Crimini di guerra ce ne sono stati e sono stati monitorati dall’Alto commissario per i diritti umani di Ginevra, come nel caso di Bucha. Anche in questo caso i media contribuiscono a falsare l’immagine delle Nazioni Unite che passa. Ad esempio, negli stessi giorni del caso delle fosse comuni, la brigata Wagner ha causato anche più morti in Mali. Le Nazioni Unite possono sembrare immobili agli occhi dell’opinione pubblica, ma si tende a dimenticare che le situazioni da gestire sono molte e su tutto il pianeta.


Anche in questo caso, non va dimenticato che il Consiglio di Sicurezza ONU deve affrontare spesso il problema della sovranità degli Stati membri. Per assegnare uomini, mezzi e armi finalizzati al mantenimento della pace serve il consenso unanime del consiglio, ma Russia e Cina ne fanno parte e la loro presenza impedisce di fatto che si possano avviare processi che assicurino un rapida trasformazione positiva del conflitto.
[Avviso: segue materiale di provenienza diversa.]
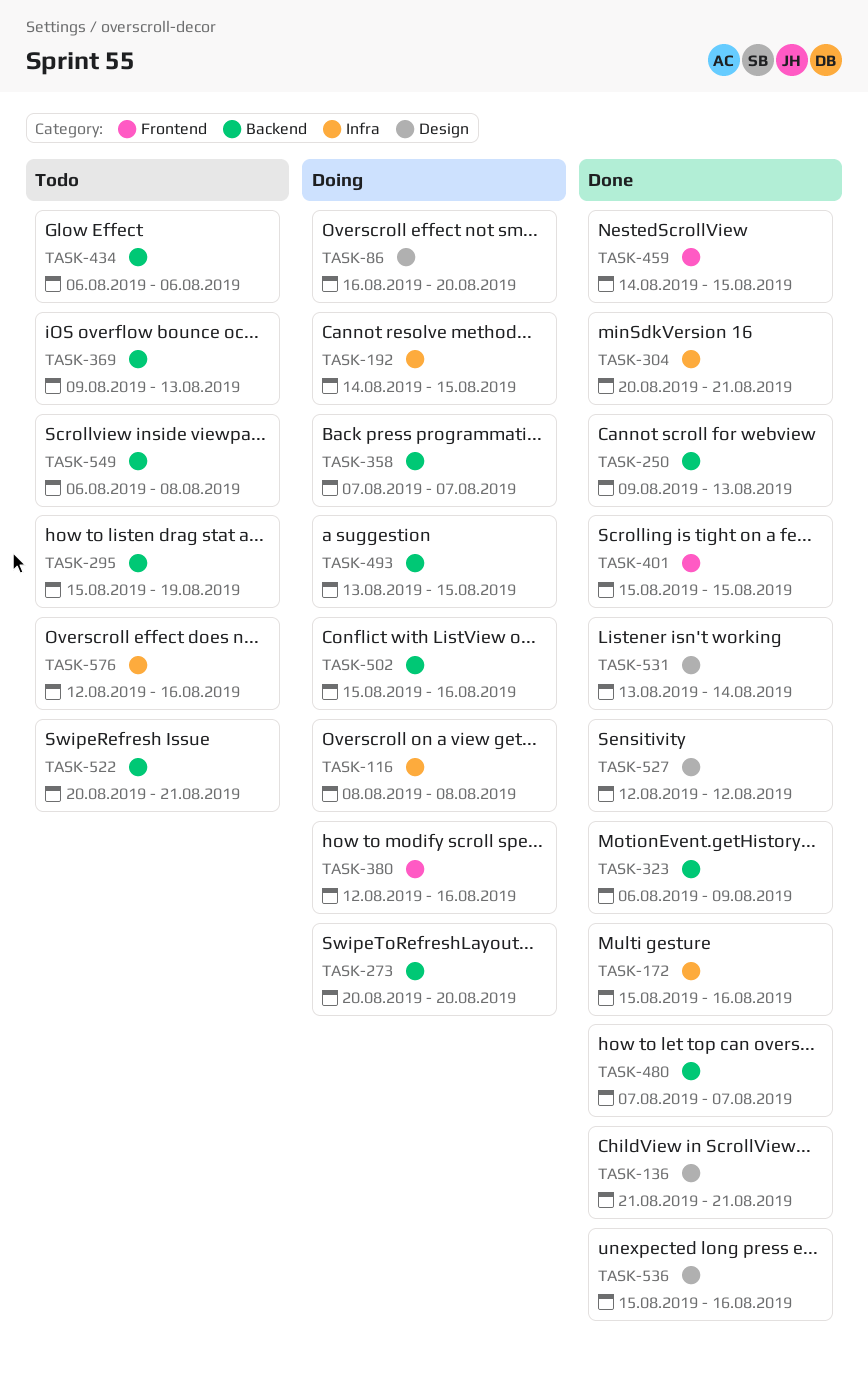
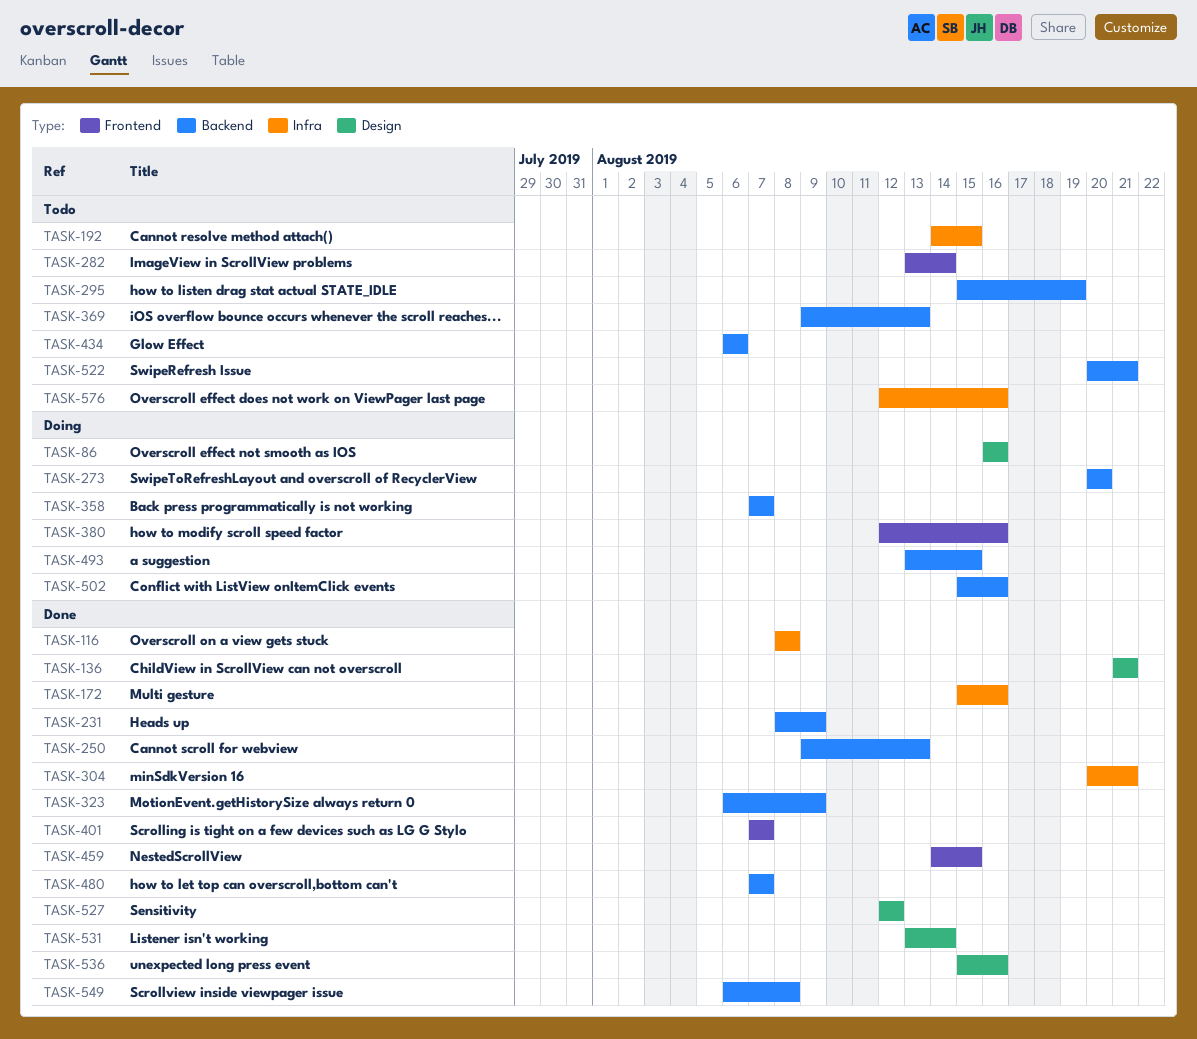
TASK-86, due: Aug 20 -> Aug 16
TASK-116, status: Doing -> Done
TASK-192, status: Doing -> Todo
TASK-231: none -> present
TASK-282: none -> present
TASK-401, start: Aug 15 -> Aug 7
TASK-401, due: Aug 15 -> Aug 7
TASK-549, status: Todo -> Done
Se in Italia l’informazione è parte di un processo calato dall’alto e il cittadino è impossibilitato ad agire, che cosa si può fare?

La situazione non è delle migliori, ma esistono delle alternative a cui guardare. Esistono riviste italiane che fanno un’informazione più completa. Una città, edito a Forlì, è uno di questi, ma sono tutte riviste che contano pochissimi abbonati, non abbastanza per poter svolgere un servizio d’informazione con ricadute importanti sulla società.


C’è un motivo per cui siamo stati declassati dal quarantunesimo al cinquantottesimo posto nella classifica di Reporters Sans Frontières sulla qualità della stampa. Prendendo atto di questo, le fonti vanno ricercate al di fuori dei giornali nazionali.


Che cosa può fare la cooperazione internazionale in questo caso? Che tipo di risorse può mettere in campo?

Nella cooperazione internazionale c’è un ambito dedicato all’Educazione allo Sviluppo (EAS), ma il lavoro nelle scuole non basta, ciò che fa colpo sui ragazzi è il fare, i segni concreti. Nel caso ucraino mettere a disposizione spazi e attivarsi per raccogliere beni utili attira molto di più di tanti incontri.


La cooperazione si occupa inoltre di mediazione e di diplomazia popolare, che considera diversamente dalle organizzazioni governative il popolo russo. Chi opera in questo ambito deve saper distinguere tra invasore e chi è stato invaso, ma non deve dimenticare che entrambi i popoli vanno considerati amici, solo così si ricopre il ruolo di figura terza, che contribuisca alla costruzione di ponti.


In ultimo, vanno purtroppo sottolineate le contraddizioni della cooperazione internazionale, uguali a quelle di informazione e politica. Molti nell’ambito umanitario rincorrono i soldi, per loro la situazione ucraina rappresenta un’opportunità di guadagno, anche se a fronte di interventi umanitari. Per queste realtà, l’umanitario fa parte del circolo della guerra.